Schwerer Rückschlag für Chodorkowski

Viele sehen in dem Kremlkritiker ein Opfer politischer Justizwillkür. Den Richtern in Straßburg fehlen dafür Beweise.

Moskau/ Straßburg. Der Kremlkritiker und superreiche frühere Ölboss Michail Chodorkowski (47) ist in russischer Haft gedemütigt und erniedrigt worden. Das hat er nun in einem Urteil des Europäischen Gerichtshofs für Menschenrechte schriftlich.

Doch mit seinem wichtigsten Ziel, als Opfer politischer Justizwillkür anerkannt zu werden, scheiterte er am Dienstag. Die Niederlage ist bitter. Deutschland, die USA sowie Menschenrechtsorganisationen sehen den Gegner von Regierungschef Wladimir Putin als politischen Gefangenen. Aber dem Gericht fehlen für einen politischen Schauprozess die Beweise.

Sieg für Russland, Niederlage für Moskaus Opposition — so fassten auch Kommentatoren russischer Medien den Richterspruch von Straßburg zusammen. Statt als „politisch Verfolgter“ sei Chodorkowski offiziell als „Verbrecher“ eingestuft worden, titelte das Nachrichtenportal newsru.com.

Zwar verurteilte das Gericht Russland zur Zahlung von 10.000 Euro an Chodorkowski — für das erlittene Leid in zu engen Zellen und für zu wenig Waschgelegenheiten. Allerdings sind solche Urteile gegen Russland wegen Verstößen gegen die Rechte Inhaftierter beinahe Routine.

Die Richter machten in ihrem Urteil zudem klar, dass auch politisch engagierte Unternehmer grundsätzlich nicht vor Straffreiheit geschützt seien. Chodorkowskis Anwälte wollen nun trotzdem weiter darum kämpfen, das Vorgehen gegen ihren Mandanten als politisch gesteuert anerkennen zu lassen. Dafür müssen sie, so entschied das Gericht, handfeste Beweise vorlegen.

Dass ein Urteil von immenser politischer Tragweite zunächst ausgeblieben ist, sorgte vor allem unter Russlands prowestlichen Intellektuellen und bei der Opposition für Entsetzen.
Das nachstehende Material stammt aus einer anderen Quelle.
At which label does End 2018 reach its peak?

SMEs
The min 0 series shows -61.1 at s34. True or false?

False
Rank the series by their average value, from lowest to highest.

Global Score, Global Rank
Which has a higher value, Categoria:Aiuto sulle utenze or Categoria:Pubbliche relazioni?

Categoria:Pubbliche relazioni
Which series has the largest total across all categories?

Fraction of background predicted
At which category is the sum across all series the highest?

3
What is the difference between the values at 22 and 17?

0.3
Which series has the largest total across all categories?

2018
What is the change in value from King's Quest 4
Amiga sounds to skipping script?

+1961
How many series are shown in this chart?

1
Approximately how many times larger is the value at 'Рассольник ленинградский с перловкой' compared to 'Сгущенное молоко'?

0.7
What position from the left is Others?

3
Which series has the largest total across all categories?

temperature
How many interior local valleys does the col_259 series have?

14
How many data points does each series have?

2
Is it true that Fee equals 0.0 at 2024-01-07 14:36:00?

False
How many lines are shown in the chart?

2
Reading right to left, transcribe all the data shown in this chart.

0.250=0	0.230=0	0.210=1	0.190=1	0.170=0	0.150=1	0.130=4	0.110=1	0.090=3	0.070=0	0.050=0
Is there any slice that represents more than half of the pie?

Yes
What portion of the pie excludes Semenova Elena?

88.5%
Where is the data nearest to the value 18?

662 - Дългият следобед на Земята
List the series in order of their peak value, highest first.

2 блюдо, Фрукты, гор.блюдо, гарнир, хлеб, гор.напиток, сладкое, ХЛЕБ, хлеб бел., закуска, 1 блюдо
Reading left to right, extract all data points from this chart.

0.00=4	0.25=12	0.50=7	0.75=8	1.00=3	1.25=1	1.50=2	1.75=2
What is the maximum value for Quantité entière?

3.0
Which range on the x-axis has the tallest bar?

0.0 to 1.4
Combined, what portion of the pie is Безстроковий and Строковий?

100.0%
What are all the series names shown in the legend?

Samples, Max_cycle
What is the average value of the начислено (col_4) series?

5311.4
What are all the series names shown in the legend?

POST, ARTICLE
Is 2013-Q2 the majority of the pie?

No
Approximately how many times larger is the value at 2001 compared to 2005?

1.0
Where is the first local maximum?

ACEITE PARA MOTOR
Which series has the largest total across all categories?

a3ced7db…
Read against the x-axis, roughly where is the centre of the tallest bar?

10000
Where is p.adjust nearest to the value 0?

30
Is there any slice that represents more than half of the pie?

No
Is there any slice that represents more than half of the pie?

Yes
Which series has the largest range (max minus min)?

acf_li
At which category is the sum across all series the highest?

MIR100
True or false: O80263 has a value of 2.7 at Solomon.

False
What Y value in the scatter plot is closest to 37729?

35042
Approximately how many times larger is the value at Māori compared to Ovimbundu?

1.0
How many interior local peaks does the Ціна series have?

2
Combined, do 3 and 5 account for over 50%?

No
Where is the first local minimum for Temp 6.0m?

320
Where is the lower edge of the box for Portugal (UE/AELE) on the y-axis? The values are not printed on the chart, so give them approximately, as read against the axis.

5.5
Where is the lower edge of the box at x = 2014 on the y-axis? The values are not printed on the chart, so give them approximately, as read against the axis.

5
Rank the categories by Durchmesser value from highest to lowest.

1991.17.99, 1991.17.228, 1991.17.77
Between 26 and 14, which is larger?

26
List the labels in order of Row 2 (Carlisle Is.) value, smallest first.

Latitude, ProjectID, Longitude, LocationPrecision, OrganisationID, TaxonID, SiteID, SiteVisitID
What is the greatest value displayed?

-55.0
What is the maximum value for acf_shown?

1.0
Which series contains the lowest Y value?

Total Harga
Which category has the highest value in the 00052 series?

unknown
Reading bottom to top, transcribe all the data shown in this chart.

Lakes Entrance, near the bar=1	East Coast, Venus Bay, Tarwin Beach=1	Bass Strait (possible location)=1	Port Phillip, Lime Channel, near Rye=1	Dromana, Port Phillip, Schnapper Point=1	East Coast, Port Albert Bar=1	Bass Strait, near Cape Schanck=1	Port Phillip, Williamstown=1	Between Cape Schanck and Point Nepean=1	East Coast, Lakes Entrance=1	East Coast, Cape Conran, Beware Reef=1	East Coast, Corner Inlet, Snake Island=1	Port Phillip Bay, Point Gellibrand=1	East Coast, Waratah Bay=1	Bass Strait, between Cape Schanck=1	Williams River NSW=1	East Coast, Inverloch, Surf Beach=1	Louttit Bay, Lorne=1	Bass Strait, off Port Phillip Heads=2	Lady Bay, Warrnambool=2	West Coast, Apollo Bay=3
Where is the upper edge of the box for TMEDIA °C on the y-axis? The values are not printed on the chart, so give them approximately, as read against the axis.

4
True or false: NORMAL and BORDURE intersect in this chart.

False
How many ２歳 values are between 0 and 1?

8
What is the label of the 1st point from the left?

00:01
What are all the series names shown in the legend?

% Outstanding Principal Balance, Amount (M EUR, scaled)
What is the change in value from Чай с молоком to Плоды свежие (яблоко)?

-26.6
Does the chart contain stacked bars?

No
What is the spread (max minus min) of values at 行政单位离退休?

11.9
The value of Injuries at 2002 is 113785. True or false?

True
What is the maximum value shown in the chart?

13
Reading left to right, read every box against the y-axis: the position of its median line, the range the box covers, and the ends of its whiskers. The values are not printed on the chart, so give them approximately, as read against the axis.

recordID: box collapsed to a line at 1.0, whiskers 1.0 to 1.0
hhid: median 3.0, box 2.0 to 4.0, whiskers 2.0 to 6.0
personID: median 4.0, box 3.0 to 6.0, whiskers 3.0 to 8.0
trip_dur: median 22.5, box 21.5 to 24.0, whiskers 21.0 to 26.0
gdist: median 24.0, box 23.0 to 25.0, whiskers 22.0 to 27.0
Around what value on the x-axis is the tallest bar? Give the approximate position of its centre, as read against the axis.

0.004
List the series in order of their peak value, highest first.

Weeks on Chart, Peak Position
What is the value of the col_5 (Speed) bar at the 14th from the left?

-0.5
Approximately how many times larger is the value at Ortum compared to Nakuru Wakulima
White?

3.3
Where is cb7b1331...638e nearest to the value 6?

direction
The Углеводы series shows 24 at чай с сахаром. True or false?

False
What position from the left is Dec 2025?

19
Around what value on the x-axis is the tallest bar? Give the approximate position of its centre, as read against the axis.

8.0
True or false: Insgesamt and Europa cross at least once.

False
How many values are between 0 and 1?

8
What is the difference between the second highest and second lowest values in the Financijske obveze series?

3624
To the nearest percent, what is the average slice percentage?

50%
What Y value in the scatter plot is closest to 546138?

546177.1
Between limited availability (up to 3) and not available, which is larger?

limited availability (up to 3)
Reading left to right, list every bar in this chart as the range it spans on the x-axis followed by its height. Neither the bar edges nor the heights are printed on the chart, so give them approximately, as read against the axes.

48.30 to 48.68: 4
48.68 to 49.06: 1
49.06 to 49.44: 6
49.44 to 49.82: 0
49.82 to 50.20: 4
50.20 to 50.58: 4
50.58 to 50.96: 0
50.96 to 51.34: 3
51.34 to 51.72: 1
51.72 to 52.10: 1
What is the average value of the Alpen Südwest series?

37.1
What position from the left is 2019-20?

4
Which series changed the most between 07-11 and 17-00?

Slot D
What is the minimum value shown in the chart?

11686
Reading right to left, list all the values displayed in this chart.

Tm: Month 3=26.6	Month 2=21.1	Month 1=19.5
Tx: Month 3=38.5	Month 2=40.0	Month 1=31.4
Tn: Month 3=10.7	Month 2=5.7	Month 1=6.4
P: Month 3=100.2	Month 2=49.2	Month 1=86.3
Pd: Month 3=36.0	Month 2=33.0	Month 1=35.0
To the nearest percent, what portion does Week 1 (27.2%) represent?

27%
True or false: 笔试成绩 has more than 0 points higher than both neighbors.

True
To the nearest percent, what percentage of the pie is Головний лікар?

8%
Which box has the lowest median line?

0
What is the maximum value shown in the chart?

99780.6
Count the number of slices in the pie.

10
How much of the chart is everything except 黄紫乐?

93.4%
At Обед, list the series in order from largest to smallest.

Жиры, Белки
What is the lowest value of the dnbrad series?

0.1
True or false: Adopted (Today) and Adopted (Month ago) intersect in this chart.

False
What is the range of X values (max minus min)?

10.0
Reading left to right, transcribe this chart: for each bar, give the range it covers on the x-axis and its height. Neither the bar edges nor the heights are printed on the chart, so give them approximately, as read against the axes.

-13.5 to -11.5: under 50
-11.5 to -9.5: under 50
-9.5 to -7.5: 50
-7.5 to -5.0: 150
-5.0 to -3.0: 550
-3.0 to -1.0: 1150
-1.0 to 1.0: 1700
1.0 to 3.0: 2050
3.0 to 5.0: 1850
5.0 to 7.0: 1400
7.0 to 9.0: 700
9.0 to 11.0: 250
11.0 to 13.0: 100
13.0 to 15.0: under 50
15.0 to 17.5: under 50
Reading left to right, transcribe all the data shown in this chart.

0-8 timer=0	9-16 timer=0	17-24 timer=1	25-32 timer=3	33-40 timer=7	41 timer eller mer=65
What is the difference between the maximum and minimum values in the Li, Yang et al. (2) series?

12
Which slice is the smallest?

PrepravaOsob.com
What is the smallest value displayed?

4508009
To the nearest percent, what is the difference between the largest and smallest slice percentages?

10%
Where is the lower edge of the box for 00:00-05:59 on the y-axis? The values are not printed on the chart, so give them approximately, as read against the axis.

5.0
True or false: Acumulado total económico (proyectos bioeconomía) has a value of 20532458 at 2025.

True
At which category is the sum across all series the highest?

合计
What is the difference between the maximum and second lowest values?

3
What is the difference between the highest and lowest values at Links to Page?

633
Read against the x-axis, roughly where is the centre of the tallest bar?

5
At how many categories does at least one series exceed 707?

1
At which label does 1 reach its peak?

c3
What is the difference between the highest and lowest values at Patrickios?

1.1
Der Fall Chodorkowski gilt seit langem als Gradmesser dafür, wie in Russland mit Andersdenkenden umgegangenen wird. Immer wieder haben sich Hoffnungen auf seine vorzeitige Entlassung zerschlagen. Doch der Putin-Gegner kämpft weiter.

Weil der seit fast acht Jahren Inhaftierte mehr als die Hälfte seiner 13-jährigen Straflagerhaft verbüßt hat, beantragte er nun die Aussetzung der Reststrafe bis 2016 zur Bewährung. Ein Moskauer Gericht will darüber demnächst entscheiden. Angesichts der Präsidentschaftswahlen 2012 äußerten Beobachter aber Zweifel. Vor allem das Lager um Regierungschef Putin, dem viele die Rückkehr in den Kreml zutrauen, dürfte demnach ein Interesse daran haben, den finanzstarken Kritiker Chodorkowski weiter hinter Gittern zu halten.